Investments undertaken, profits reinvested, projects developed, and tax planning measures implemented throughout the financial year are among the key factors shaping the company’s final tax position.

For this reason, beyond reviewing the latest legislative changes, the filing season is also a valuable opportunity to assess which opportunities are being successfully utilised and which may still be going unexplored.

 

Reinvesting profits remains one of the most strategic decisions.

Recent national measures reinforce incentives aimed at business capitalization and the reinvestment of profits.

This objective is closely linked to one of the fundamental principles of corporate taxation: using the resources generated by the business to support new investments, strengthen its financial position and promote future growth.

In an increasingly competitive economic environment, planning these decisions is just as important as the day-to-day management of the business itself.

 

Investment, innovation, and growth: three concepts with tax implications

Many companies associate tax incentives exclusively with large-scale business projects. In reality, however, numerous decisions taken throughout the financial year can have significant tax consequences.

The acquisition of machinery or equipment, the expansion of facilities, modernization processes, digital transformation projects, the development of new technological solutions or the launch of new business lines may all generate tax advantages that are often only examined once the financial year has ended.

The Corporate Income Tax campaign therefore provides a useful reminder of the importance of integrating tax considerations into business strategy rather than viewing taxation solely as a compliance obligation.

 

The Canary Islands: an advantage that requires planning.

Companies operating in the Canary Islands benefit from a differentiated tax environment through the Canary Islands Economic and Fiscal Regime (REF), a framework specifically designed to encourage investment and support the economic development of the archipelago.

Yet the true value of this framework lies not merely in its existence, but in a company’s ability to incorporate it into its strategic planning.

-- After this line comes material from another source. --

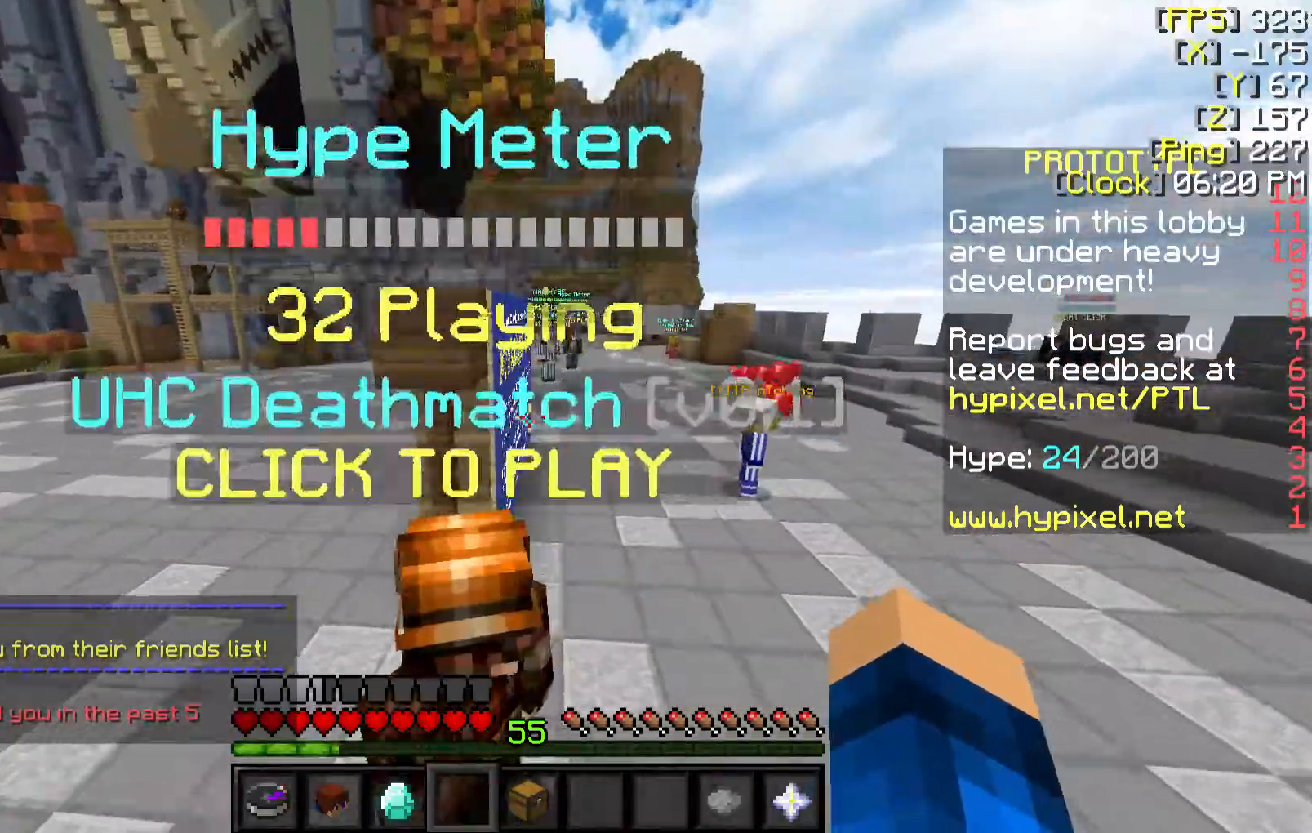
{"keys": ["d", "w"], "mouse": [], "events": [[217, "w", "up"], [383, "w", "down"]]}
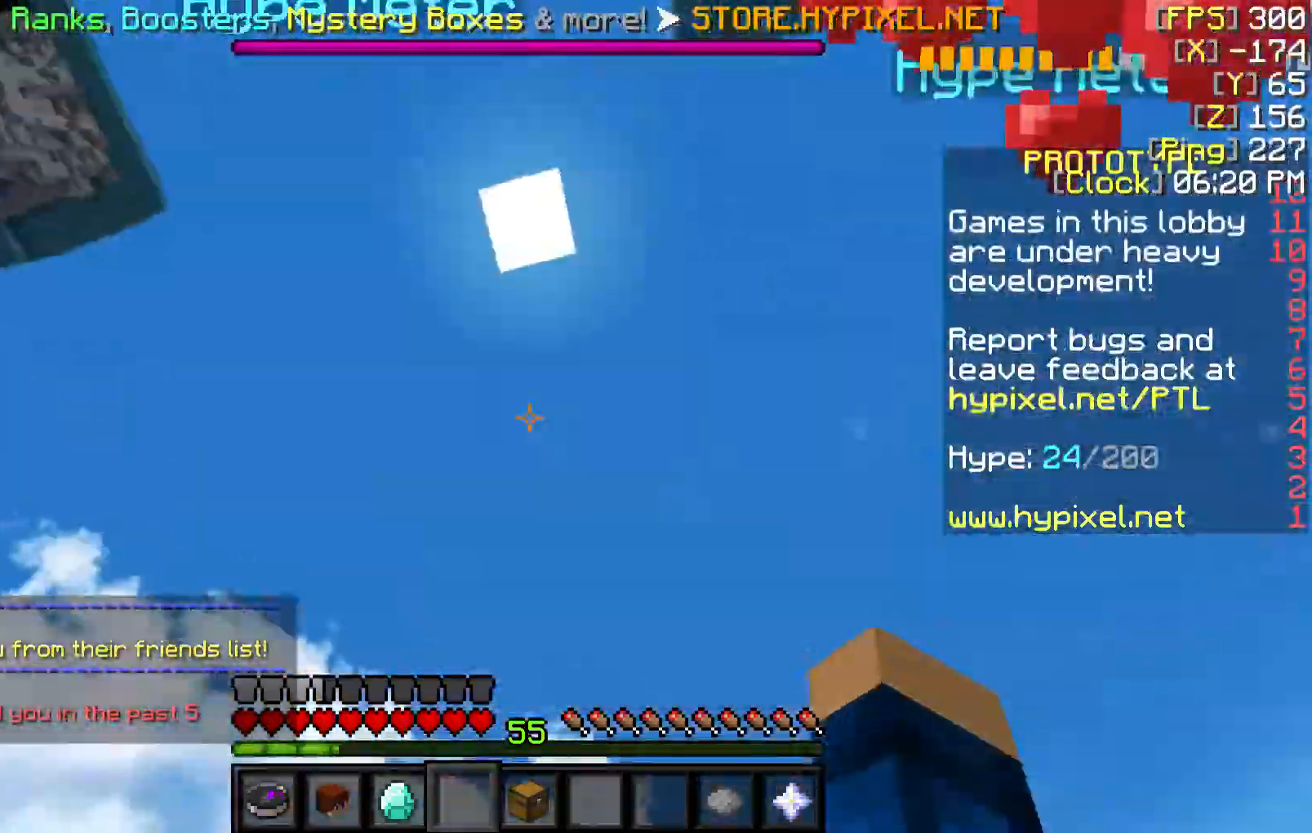
{"keys": ["d", "w"], "mouse": [], "events": []}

Unlike other regions, businesses in the Canary Islands have access to specific instruments designed to promote investment, reinvestment, and business growth, making tax planning an even more relevant factor when making strategic decisions.

Experience shows that many tax incentives go unused due to lack of awareness, insufficient planning or simply because they are analyzed when it is no longer possible to take the necessary actions.

 

A useful question for this filing season

Beyond calculating how much tax a company must pay this year, perhaps the most useful question is another one:

What decisions should we make today to optimize our tax position for the next financial year?

The answer rarely lies in pursuing last-minute solutions. Experience shows that tax optimization is usually the result of business decisions made well in advance: when to invest, how to finance growth, what to do with the profits generated by the company, or how to structure new projects.

In the Canary Islands, this planning takes on an additional dimension. Incentives such as the Canary Islands Investment Reserve (RIC), the Canary Islands Investment Deduction (DIC), tax credits linked to R&D&I activities and certain special tax regimes can become highly valuable tools for businesses. However, taking full advantage of them requires foresight, analysis and, above all, the integration of tax considerations into business strategy from the outset.

For this reason, the Corporate Income Tax filing season should not be viewed solely as the conclusion of a financial year. It is also an excellent opportunity to review investment plans for the coming months, assess expansion or digitalization projects, analyze profit reinvestment policies, and verify whether the company’s structure is aligned with its growth objectives.

Ultimately, the real opportunity lies not only in filing this year’s tax return correctly, but in identifying the decisions that can be made today to improve tomorrow’s competitiveness.

Taxation should not be viewed merely as an obligation. When integrated into decision-making from the outset, it can become a powerful tool that supports growth, investment, and the creation of long-term value.